**Try it**
Copy out all lines from the entries below in which "with" occurs.

**Material shown**

○ ○ ○ ○

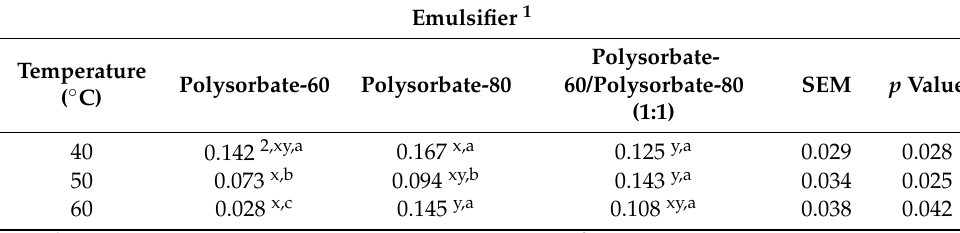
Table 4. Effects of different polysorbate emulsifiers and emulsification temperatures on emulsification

○ ○ ○ ○

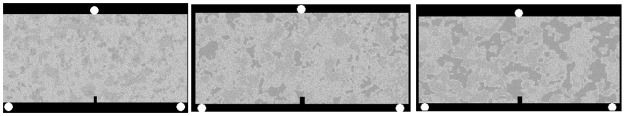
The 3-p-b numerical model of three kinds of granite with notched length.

○ ○ ○ ○

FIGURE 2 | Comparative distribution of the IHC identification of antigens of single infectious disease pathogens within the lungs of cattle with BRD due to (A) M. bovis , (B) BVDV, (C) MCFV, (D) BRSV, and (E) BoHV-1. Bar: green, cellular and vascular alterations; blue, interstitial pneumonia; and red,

○ ○ ○ ○

**Solution for this problem**
The 3-p-b numerical model of three kinds of granite with notched length.
FIGURE 2 | Comparative distribution of the IHC identification of antigens of single infectious disease pathogens within the lungs of cattle with BRD due to (A) M. bovis , (B) BVDV, (C) MCFV, (D) BRSV, and (E) BoHV-1. Bar: green, cellular and vascular alterations; blue, interstitial pneumonia; and red,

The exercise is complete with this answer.